Problem/Motivation

The search index with the file entities can be set up in the search_api module.

File entities don't have published/unpublished state so they all get indexed regardless whether they are private or public files.

For example, a client has a webform. The search is not indexing Webform submissions. It is indexing File entities which are created when a file is uploaded to a webform submission (private path).

Proposed resolution

Wrote a data alteration plugin regarding this issue

Pls help for your kindly review and test so I can improve it, thanks

Support from Acquia helps fund testing for Drupal Acquia logo

Comments

pandaski created an issue. See original summary.

pandaski’s picture

Issue summary: View changes
pandaski’s picture

Status: Active » Needs review
drunken monkey’s picture

Thanks a lot for posting, looks great!
Just a few formatting changes, plus this:

+++ b/includes/callback_file_entity_public.inc
@@ -0,0 +1,56 @@
+      if (empty($file->uri) || strpos($file->uri, 'private://') !== FALSE) {

This should only match at the beginning of the URI, right? Then I think substr($file->uri, 0, 10) === 'private://'will be both faster and more accurate. (Or, otherwise strpos($file->uri, 'private://') === 0.)

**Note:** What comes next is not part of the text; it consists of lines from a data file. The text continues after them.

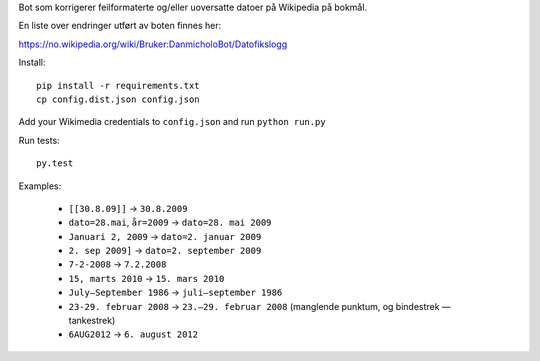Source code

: Bot som korrigerer feilformaterte og/eller uoversatte datoer på Wikipedia på bokmål.

En liste over endringer utført av boten finnes her:

https://no.wikipedia.org/wiki/Bruker:DanmicholoBot/Datofikslogg

Install::

    pip install -r requirements.txt
    cp config.dist.json config.json

Add your Wikimedia credentials to ``config.json`` and run ``python run.py``

Run tests::

    py.test

Examples:

    * ``[[30.8.09]]`` → ``30.8.2009``
    * ``dato=28.mai``, ``år=2009`` → ``dato=28. mai 2009``
    * ``Januari 2, 2009`` → ``dato=2. januar 2009``
    * ``2. sep 2009]`` → ``dato=2. september 2009``
    * ``7-2-2008`` → ``7.2.2008``
    * ``15, marts 2010`` → ``15. mars 2010``
    * ``July–September 1986`` → ``juli–september 1986``
    * ``23-29. februar 2008`` → ``23.–29. februar 2008`` (manglende punktum, og bindestrek — tankestrek)
    * ``6AUG2012`` → ``6. august 2012``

Otherwise, I think this is RTBC. Please test/review the attached patch to make sure it still works correctly!

pandaski’s picture

Status: Needs review » Reviewed & tested by the community
+++ b/includes/callback_file_entity_public.inc
@@ -0,0 +1,42 @@
+      if (empty($file->uri) || substr($file->uri, 0, 10) === 'private://') {

Love this way :)

@drunken monkey thanks for your kind review. I think it is currently ready and we have tested it for our distribution.

drunken monkey’s picture

Version: 7.x-1.x-dev » 8.x-1.x-dev
Status: Reviewed & tested by the community » Needs work
Issue tags: -needs port to 8.x-1.x +Needs tests
FileSize
1.98 KB

Great, thanks a lot for the feedback!
Committed. Thanks again!

For D8, the attached would probably be the most sensible way to implement this. (Or would this be too disruptive for people with search indexes containing files? Should we maybe start introducing config for that processor, to easily exclude it for a specific type, now that it covers a wider and wider range of types?)
Anyways, I don’t have private files or a file index set up, so would be great if someone with real use for this could give it a try.
Also, it will need automatic test coverage, too, in any case.